Though ISIS is nearly defeated, we face threats every day from a new enemy: Turkey’s president, Recep Tayyip Erdogan. Mr. Erdogan has repeatedly announced his plans to invade our region, claiming that the Peoples’ Protection Units, or the YPG, have a presence here.

We have repeatedly emphasized that the YPG has left Manbij and that our forces pose no threat to Turkey’s national security. We believe that Mr. Erdogan fears not the presence or the absence of any given military force but the peaceful and democratic coexistence of Arabs, Kurds, Christians and others in northeastern Syria.

Mr. Erdogan cannot exploit such coexistence. He plans to use the Turkey-backed Islamist opposition in Syria to invade Manbij, just as he used it in the nearby Azaz, Jarabulus and Afrin areas.

While Turkey claims to be returning these territories to their “true owners,” Mr. Erdogan is instead dooming Syrians to foreign occupation and militia rule and making the prospect of peace after eight brutal years of war even more elusive.

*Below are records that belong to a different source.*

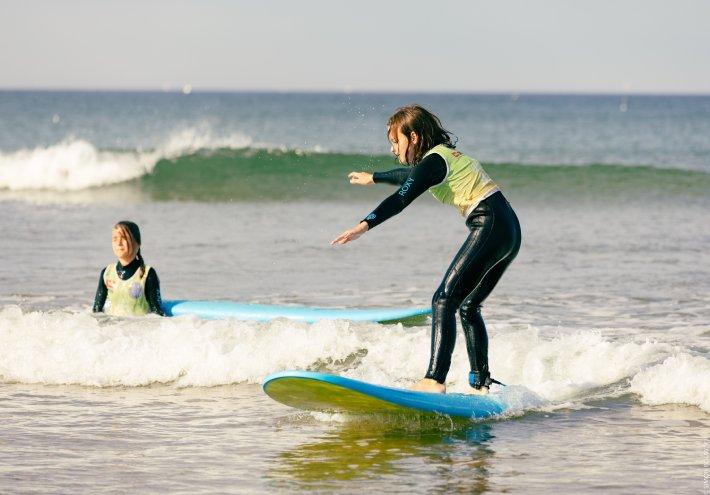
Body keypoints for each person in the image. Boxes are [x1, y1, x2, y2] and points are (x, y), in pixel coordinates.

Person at [331, 105, 521, 395]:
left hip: (490, 223)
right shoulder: (441, 158)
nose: (393, 149)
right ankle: (481, 382)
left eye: (396, 141)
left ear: (415, 137)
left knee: (444, 300)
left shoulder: (434, 161)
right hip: (508, 229)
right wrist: (376, 177)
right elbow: (409, 177)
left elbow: (401, 198)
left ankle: (434, 380)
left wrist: (364, 224)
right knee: (468, 306)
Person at [93, 220, 165, 316]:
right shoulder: (107, 273)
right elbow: (97, 310)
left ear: (138, 243)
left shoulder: (147, 274)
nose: (118, 243)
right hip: (113, 329)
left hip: (136, 328)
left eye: (124, 238)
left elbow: (157, 313)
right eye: (115, 239)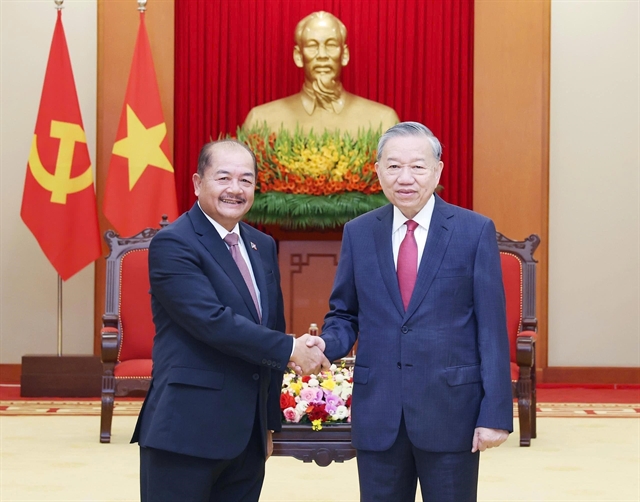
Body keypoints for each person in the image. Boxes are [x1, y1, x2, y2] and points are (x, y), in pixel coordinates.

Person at [318, 122, 513, 501]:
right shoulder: (359, 232)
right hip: (379, 411)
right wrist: (325, 345)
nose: (405, 178)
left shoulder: (473, 231)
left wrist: (495, 414)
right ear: (378, 171)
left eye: (417, 167)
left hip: (451, 411)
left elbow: (491, 329)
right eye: (393, 166)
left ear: (437, 171)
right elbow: (344, 314)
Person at [131, 139, 329, 502]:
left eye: (246, 180)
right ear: (197, 183)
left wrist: (268, 423)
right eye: (223, 178)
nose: (235, 189)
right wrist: (291, 348)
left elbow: (270, 325)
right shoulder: (174, 243)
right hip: (186, 432)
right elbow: (212, 321)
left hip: (246, 437)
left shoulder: (261, 245)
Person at [243, 11, 399, 136]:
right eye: (312, 46)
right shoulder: (261, 121)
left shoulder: (383, 121)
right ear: (298, 56)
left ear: (344, 54)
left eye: (331, 45)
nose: (322, 55)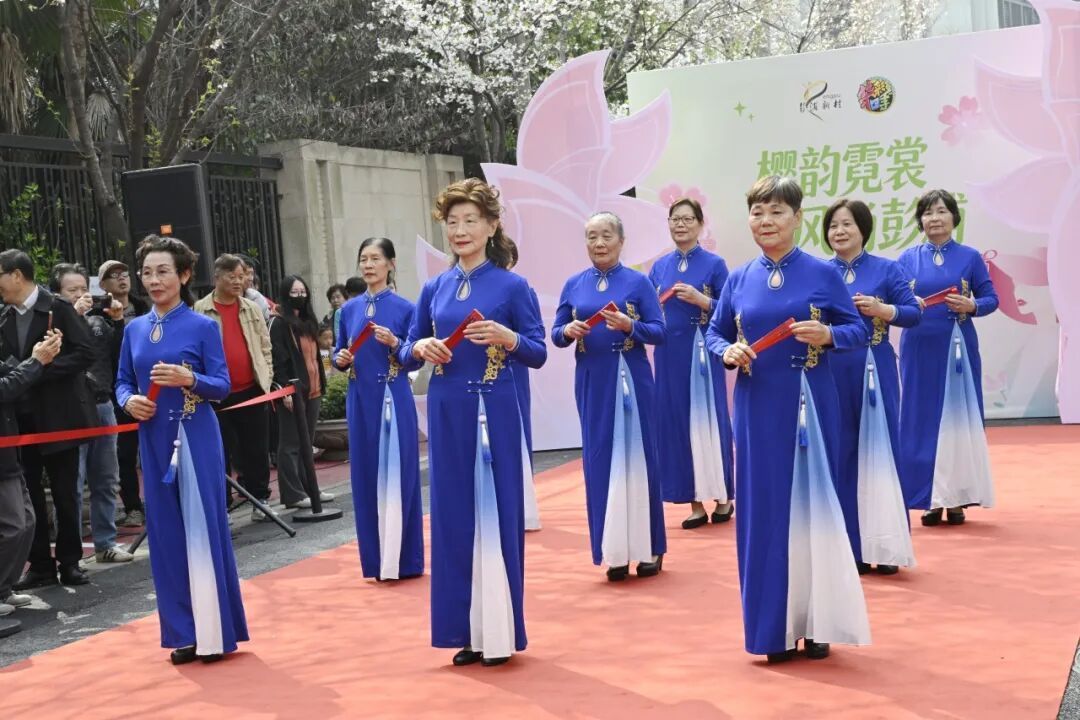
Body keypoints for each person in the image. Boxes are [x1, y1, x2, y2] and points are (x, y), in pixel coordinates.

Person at [705, 176, 870, 663]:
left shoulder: (822, 274)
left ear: (798, 218)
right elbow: (714, 333)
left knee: (813, 506)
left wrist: (829, 335)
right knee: (763, 512)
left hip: (809, 404)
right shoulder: (738, 278)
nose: (766, 221)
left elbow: (857, 329)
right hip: (756, 408)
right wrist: (727, 350)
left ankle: (817, 623)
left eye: (777, 211)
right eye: (757, 212)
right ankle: (771, 629)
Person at [402, 178, 546, 667]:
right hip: (446, 411)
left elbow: (538, 351)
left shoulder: (512, 286)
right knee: (453, 518)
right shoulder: (434, 287)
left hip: (494, 409)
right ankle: (465, 632)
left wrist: (508, 337)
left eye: (470, 221)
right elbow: (407, 350)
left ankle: (499, 632)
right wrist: (421, 346)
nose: (460, 230)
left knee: (497, 513)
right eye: (452, 222)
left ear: (491, 226)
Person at [116, 235, 248, 665]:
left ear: (184, 275)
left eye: (163, 272)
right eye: (147, 272)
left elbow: (222, 385)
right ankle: (184, 633)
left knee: (203, 528)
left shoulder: (203, 326)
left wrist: (189, 379)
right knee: (166, 535)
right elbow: (122, 381)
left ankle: (215, 631)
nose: (154, 280)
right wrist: (128, 402)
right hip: (153, 438)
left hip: (196, 435)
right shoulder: (134, 329)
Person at [551, 211, 668, 581]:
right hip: (592, 378)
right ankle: (614, 551)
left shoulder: (638, 282)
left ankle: (650, 547)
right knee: (599, 459)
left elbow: (659, 331)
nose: (599, 243)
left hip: (631, 376)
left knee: (639, 458)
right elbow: (555, 333)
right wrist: (568, 331)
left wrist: (630, 325)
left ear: (621, 241)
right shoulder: (574, 284)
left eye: (606, 236)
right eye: (592, 237)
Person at [824, 200, 920, 575]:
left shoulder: (886, 269)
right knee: (841, 453)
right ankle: (853, 548)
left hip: (874, 367)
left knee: (880, 451)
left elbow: (913, 312)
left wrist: (883, 310)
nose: (839, 231)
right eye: (833, 225)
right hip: (832, 371)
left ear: (863, 228)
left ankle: (887, 547)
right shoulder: (821, 273)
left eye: (847, 224)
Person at [897, 189, 999, 526]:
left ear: (954, 217)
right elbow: (895, 302)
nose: (935, 218)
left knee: (957, 421)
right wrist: (907, 304)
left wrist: (972, 305)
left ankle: (956, 498)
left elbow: (991, 298)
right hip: (917, 348)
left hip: (957, 349)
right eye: (927, 213)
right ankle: (928, 497)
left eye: (941, 211)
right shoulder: (907, 259)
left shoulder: (970, 257)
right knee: (921, 419)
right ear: (920, 221)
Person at [0, 249, 98, 590]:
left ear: (16, 275)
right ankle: (40, 564)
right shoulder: (3, 316)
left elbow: (86, 353)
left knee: (65, 492)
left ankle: (70, 561)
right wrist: (26, 367)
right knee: (29, 495)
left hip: (59, 416)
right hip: (18, 420)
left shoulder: (58, 308)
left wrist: (43, 367)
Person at [334, 237, 423, 581]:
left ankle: (406, 560)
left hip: (393, 395)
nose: (368, 265)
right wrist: (340, 359)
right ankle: (375, 561)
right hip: (360, 398)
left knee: (400, 472)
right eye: (364, 259)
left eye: (375, 259)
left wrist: (396, 343)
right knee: (366, 474)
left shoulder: (406, 308)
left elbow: (415, 356)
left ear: (391, 264)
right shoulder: (348, 310)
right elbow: (339, 354)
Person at [649, 197, 735, 529]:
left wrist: (703, 301)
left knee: (709, 419)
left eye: (687, 219)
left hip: (701, 353)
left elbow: (731, 310)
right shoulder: (659, 267)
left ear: (700, 224)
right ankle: (694, 501)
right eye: (675, 219)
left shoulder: (715, 264)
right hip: (669, 352)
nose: (680, 225)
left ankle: (723, 497)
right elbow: (648, 308)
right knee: (676, 421)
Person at [49, 264, 134, 563]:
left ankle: (105, 543)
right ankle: (70, 553)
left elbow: (121, 356)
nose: (80, 295)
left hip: (102, 404)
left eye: (84, 289)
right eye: (71, 290)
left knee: (106, 478)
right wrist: (72, 317)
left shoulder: (98, 322)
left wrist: (118, 321)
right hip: (70, 410)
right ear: (56, 295)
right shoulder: (50, 324)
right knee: (71, 483)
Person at [194, 255, 274, 520]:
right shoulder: (200, 309)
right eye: (232, 276)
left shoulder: (252, 308)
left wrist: (267, 375)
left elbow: (265, 345)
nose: (239, 281)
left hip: (252, 390)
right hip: (217, 393)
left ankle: (260, 499)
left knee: (257, 448)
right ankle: (223, 504)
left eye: (242, 276)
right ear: (217, 277)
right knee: (220, 450)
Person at [0, 331, 61, 626]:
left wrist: (39, 356)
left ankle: (4, 588)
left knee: (27, 522)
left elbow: (12, 374)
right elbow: (6, 388)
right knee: (13, 526)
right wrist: (36, 361)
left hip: (10, 453)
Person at [269, 275, 335, 509]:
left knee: (307, 442)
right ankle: (293, 494)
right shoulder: (279, 323)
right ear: (285, 294)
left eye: (303, 292)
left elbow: (316, 356)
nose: (300, 296)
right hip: (292, 391)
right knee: (290, 443)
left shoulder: (308, 321)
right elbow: (278, 360)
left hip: (313, 389)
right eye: (294, 292)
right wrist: (284, 390)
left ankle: (310, 489)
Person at [99, 260, 148, 527]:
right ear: (103, 284)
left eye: (124, 273)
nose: (121, 279)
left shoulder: (144, 308)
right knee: (126, 454)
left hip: (151, 385)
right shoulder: (98, 315)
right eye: (113, 275)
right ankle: (133, 507)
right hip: (120, 389)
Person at [237, 255, 272, 324]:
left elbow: (265, 323)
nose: (251, 278)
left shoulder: (256, 297)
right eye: (247, 273)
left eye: (252, 274)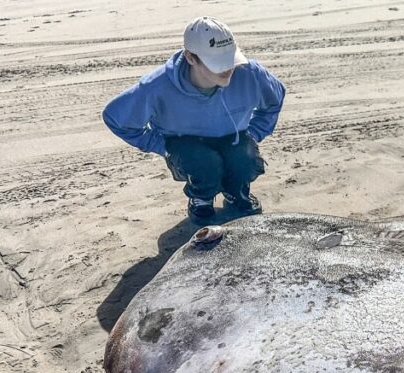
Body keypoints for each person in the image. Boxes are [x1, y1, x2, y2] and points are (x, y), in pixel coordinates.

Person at [103, 16, 286, 224]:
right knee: (205, 164)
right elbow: (116, 118)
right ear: (191, 58)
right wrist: (162, 146)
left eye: (230, 59)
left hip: (233, 138)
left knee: (245, 157)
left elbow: (275, 98)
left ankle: (236, 193)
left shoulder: (250, 74)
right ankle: (201, 199)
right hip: (185, 145)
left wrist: (254, 133)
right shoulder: (157, 86)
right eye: (217, 63)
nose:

Nowhere is this more evident than in Afrin, where Turkey has been accused of enlisting former members of ISIS and militias with ties to al-Qaeda to decimate the peaceful region and its autonomous administration. Turkey’s incursion into Afrin in northern Syria displaced around 300,000 people, and the militias backed by Turkey seized, looted and destroyed property of Kurdish civilians.

If the United States allows Turkey to attack Manbij, that will be our fate, too.

Unfortunately, it seems that global powers are still willing to play Turkey’s games. Mr. Erdogan’s “road map” for Manbij does not serve and reflect the interests of its people. He also proposes the establishment of a “safe zone” in the wake of an American withdrawal, a plan that Mr. Trump appears to have, in some form, agreed to.

We are not opposed to the concept of a safe zone. We believe that it is possible for the United States to withdraw its forces from our region without abandoning our people. However, we will not accept any Turkish incursion into the areas we have liberated, no matter the words used to describe it.

Any “safe zone” in northeast Syria must be guaranteed by international forces and not by the Turkish troops and jihadist militias massing at our borders. An international safe zone would ensure that Turkey’s borders are protected, without subjecting the people of northeast Syria to the mercy of Mr. Erdogan’s proxies. It would also facilitate the continuing reconstruction efforts taking place in our region, which are key to peace and stability.

And the United States and other members of the coalition must support efforts for a negotiated settlement to the Syrian conflict and ensure that our administration is represented in those talks. Since the beginning of the war, we have fought to build a stable and equal future for all Syrians.

Together with the coalition, we won historic battles in Kobani and Raqqa. Now that the war is coming to an end, we believe that the international forces that fought with our people must play their moral role in securing our dignity, safety and our vision for Syria’s future.

In Manbij, where ISIS once planned attacks against the West, children now grow up in a world free from fear. The world has a responsibility to ensure that their future continues to be safe, secure and peaceful. We ask our partners to rise to the occasion for this last moral task.